Another possible explanation for the association between low schoolwork behavioural disengagement and smoking could derive from the self-system model, based on self-determination theory.18 This suggests that the extent to which students are engaged or disengaged in school constitutes a motivational context, which also enables students to deal with difficulties and failures in school.19 Consequently, low schoolwork behavioural engagement might lead to searching for comfort in health-compromising behaviours like smoking. This might in turn further increase disengagement to school, as the relationship between school engagement and health-compromising behaviour has been shown to be bi-directional.33

One limitation of our study is the use of self-reported data. Therefore, smoking might be underreported or over-reported, as students may have answered in socially acceptable ways in classrooms.34 Adolescents’ self-report of smoking has, however, been found to be in agreement with biochemical measures.35–37 Another limitation is that only students living in the metropolitan area of Helsinki constituted the cohort, and they may not represent all Finnish adolescents. This might compromise the generalizability of the results to some extent, as people in the metropolitan area are better educated than elsewhere in Finland.29,38 The non-response analysis showed some selection of the longitudinal sample so that students with smoking and schoolwork difficulties were underrepresented and those with better academic achievement and behavioural engagement were overrepresented. This may affect strengths of the associations but is unlikely to bias them. The strength of our study is that we were able to study the associations in a longitudinal setting allowing us to reveal potentially causal pathways. The cohort also consisted of numerous students, a quarter of the entire age cohort in Finland, which allowed to conduct the analyses with respect to gender. Additionally, several items constituted the variables with good reliabilities, thus capturing various aspects of the phenomena.

Acknowledgements

The results have previously been presented in the 10th European Public Health Conference, Stockholm, Sweden on 3 November 2017.

Funding

This work was supported by Academy of Finland, Helsinki, Finland, in 2010−13 (grant number: 135019) and in 2015−18 (grant number: 288774), and by the Competitive Research Funding of the Tampere University Hospital (grant number: 9S055), Tampere, Finland.

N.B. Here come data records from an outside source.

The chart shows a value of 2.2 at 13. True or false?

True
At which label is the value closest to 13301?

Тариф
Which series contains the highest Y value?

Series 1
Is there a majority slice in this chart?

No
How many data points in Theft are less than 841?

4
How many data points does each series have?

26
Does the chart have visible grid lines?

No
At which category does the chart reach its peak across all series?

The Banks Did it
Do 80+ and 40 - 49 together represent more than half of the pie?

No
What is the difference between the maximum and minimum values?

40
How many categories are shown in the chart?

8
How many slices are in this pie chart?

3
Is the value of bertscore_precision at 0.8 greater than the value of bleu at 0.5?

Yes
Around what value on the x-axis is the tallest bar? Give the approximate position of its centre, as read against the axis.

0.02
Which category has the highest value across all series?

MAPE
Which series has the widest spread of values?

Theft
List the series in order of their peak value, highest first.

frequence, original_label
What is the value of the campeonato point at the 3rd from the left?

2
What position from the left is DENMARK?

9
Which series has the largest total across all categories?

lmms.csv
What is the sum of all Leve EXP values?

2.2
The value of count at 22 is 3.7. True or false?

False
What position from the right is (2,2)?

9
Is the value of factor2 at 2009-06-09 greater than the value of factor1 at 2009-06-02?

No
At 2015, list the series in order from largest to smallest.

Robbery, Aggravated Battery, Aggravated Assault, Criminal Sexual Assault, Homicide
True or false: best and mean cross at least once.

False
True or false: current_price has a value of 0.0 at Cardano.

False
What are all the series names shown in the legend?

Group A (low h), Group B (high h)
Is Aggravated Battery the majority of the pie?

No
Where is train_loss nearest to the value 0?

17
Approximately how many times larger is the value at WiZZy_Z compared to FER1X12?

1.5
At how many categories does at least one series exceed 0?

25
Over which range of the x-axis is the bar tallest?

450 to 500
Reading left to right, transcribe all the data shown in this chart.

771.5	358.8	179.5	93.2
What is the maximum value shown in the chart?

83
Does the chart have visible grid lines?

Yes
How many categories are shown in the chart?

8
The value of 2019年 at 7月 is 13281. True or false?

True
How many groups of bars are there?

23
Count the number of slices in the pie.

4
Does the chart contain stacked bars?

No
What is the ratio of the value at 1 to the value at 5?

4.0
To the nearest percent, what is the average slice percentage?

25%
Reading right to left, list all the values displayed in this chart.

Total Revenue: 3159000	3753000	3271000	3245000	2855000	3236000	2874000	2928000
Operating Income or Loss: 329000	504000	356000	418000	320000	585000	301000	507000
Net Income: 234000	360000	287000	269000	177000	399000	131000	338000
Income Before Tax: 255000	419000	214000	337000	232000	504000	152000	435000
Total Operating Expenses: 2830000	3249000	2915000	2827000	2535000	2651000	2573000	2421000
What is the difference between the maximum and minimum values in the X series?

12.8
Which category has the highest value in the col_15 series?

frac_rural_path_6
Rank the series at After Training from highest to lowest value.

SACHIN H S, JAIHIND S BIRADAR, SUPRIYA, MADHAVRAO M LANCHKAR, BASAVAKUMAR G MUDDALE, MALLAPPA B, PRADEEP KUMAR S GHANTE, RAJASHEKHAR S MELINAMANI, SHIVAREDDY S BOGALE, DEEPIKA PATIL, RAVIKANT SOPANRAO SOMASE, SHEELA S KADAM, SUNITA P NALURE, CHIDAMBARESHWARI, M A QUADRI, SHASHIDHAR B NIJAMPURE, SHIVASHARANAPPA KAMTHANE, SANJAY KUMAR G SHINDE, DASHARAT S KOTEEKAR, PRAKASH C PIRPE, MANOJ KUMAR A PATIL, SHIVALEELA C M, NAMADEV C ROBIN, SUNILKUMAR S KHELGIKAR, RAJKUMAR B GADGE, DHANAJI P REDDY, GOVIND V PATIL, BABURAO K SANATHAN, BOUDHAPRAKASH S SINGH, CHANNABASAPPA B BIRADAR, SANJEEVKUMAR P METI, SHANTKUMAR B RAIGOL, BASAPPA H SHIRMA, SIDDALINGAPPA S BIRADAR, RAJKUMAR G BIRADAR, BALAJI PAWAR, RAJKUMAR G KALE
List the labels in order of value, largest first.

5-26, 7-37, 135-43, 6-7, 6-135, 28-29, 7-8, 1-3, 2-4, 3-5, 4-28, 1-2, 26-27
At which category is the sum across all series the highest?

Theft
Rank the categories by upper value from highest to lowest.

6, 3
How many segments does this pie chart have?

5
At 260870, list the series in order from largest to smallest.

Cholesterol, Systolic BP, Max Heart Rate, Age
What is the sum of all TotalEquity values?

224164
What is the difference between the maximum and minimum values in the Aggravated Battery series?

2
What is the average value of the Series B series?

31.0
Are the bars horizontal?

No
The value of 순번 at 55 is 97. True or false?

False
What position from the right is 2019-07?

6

Conflicts of interest: None declared.

Key points

  • Students’ low behavioural engagement with schoolwork and schoolwork difficulties predict smoking initiation.

  • The effect of low schoolwork engagement and schoolwork difficulties on smoking initiation is partly mediated through poor school achievement.

  • Given that adolescent smoking often persists to adulthood and that poor academic achievement predicts short education, low schoolwork engagement and schoolwork difficulties can be considered a potential pathway to health inequalities.

  • Support for students with schoolwork difficulties and poor cognitive skills could provide a buffer against the initiation of smoking.